Hi, I have a 2002 Jetta GLi, 24 valve VR6. I always used syntec blend 5w-30. switched to mobil 1 full synthetic 15,000 miles. Now I switched to Castrol Edge 15,000. By far its performed the best under Castrol edge. Why do alot of places say I need to use the European version of these oils? I really don;t see the difference


----------



## gehr (Jan 28, 2004)

*Re: difference between motor oils (Nick2002GLI)*


_Quote, originally posted by *Nick2002GLI* »_ By far its performed the best under Castrol edge. 

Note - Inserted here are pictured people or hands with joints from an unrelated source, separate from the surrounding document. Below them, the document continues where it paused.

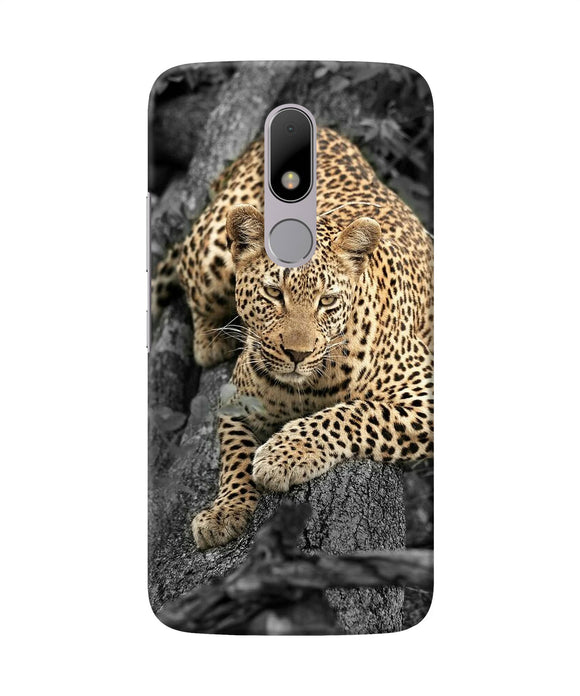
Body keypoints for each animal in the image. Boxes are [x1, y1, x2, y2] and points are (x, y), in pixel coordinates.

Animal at [152, 127, 433, 550]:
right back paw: (210, 340)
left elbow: (354, 413)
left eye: (327, 300)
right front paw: (225, 510)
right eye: (273, 293)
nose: (296, 354)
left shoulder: (425, 395)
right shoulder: (235, 399)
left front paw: (283, 455)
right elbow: (234, 455)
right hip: (211, 253)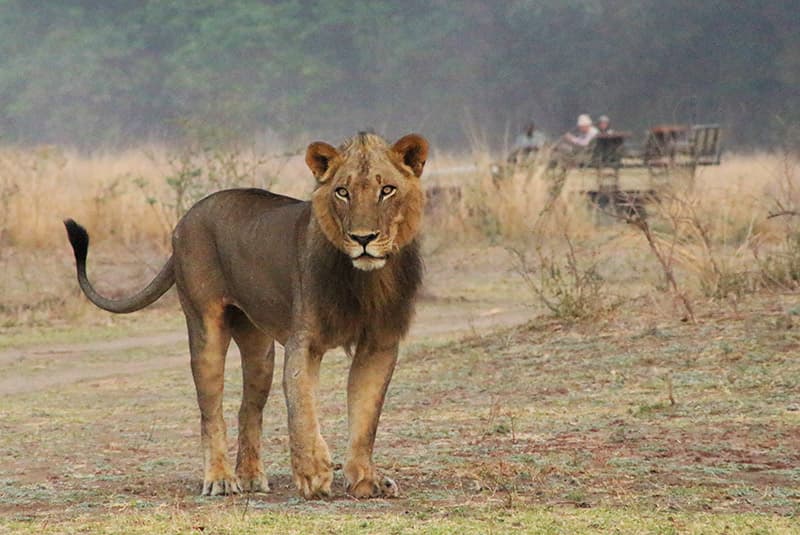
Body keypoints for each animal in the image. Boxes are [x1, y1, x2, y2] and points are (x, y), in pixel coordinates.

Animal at [63, 132, 428, 499]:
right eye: (343, 191)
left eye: (387, 190)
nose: (363, 238)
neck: (365, 279)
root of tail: (185, 219)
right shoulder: (304, 342)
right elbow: (302, 407)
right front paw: (312, 474)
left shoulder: (379, 343)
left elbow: (366, 417)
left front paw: (367, 479)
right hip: (205, 327)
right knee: (210, 411)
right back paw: (221, 479)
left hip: (259, 349)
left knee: (247, 409)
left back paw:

How? What does "performed the best" mean? Oil analysis, dyno numbers?


----------



## tjl (Mar 24, 2001)

*Re: difference between motor oils (Nick2002GLI)*

In 2004 or so, VW sent out letters saying to use VW 502.00 rated oil in 1998 to then-current VW gasoline engines.


----------



## rickjaguar (Apr 23, 2009)

*Re: difference between motor oils (Nick2002GLI)*

I had this car for 3 years. I found it very strong to resisting crappy oils. (it belonged to my ex GF and she went to jiffy lubes or dealership fills.. typical girl thoughts)
Anyway, point is that when i found this out i switched it over to Motul X-Clean 5W40. I'm not saying you should do the same but- it was a noticeable improvement over the crap she always put in there. The engine sounded so much smoother and turbo-spooling was much easier to hear.
But despite the crap she used and how long overdue OCIs were- I was amazed at how it never burned a drop.


----------



## slowbluVW (Oct 15, 2002)

I take VW's oil recommendations for non-direct injection gas engines with a grain of salt. 
I personally have been using Shell Rotella Syn 5W40 in my 04 Jetta since it's first oil change at 3000 miles and 53K miles later, it's still running like new. And I know because Blackstone Labs tells me so. lol


_Modified by slowbluVW at 4:36 PM 2-28-2010_


----------